Copy the following lines of the listing word for word, beginning with the line containing "scientific name: Xanthosoma robustum" and continuing through the line containing "order: Lamiales", including both of those lines.

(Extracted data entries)
....

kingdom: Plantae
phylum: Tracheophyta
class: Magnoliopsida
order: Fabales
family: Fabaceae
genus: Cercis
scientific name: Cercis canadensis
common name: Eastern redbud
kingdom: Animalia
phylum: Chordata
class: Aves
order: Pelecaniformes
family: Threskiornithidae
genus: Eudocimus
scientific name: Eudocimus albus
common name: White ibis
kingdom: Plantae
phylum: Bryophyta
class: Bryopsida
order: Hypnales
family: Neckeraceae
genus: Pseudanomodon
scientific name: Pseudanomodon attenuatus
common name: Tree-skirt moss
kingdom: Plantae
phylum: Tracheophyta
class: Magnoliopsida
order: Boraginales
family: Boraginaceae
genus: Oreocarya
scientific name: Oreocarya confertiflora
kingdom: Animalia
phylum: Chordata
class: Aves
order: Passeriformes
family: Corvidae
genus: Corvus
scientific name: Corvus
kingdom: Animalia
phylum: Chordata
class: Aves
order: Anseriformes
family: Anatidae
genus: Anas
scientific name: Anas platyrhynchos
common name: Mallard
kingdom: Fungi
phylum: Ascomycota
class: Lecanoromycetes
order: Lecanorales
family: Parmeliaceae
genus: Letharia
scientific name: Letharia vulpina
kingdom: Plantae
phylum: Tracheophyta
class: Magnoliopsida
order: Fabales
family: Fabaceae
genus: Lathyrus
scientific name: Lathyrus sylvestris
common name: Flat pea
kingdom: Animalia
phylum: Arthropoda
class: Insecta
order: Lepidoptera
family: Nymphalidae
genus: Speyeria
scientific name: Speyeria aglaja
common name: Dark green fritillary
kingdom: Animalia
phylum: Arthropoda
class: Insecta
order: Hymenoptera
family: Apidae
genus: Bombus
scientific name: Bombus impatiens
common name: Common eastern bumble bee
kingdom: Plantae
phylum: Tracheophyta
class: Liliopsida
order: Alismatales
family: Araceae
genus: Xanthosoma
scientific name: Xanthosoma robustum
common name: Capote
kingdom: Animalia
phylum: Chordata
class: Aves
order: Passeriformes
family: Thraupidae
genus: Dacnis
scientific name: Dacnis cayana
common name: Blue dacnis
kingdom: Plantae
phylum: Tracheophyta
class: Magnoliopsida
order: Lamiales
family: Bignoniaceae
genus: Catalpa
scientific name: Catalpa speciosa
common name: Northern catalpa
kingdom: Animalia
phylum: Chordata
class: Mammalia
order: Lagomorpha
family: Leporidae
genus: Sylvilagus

....

**Written response**
scientific name: Xanthosoma robustum
common name: Capote
kingdom: Animalia
phylum: Chordata
class: Aves
order: Passeriformes
family: Thraupidae
genus: Dacnis
scientific name: Dacnis cayana
common name: Blue dacnis
kingdom: Plantae
phylum: Tracheophyta
class: Magnoliopsida
order: Lamiales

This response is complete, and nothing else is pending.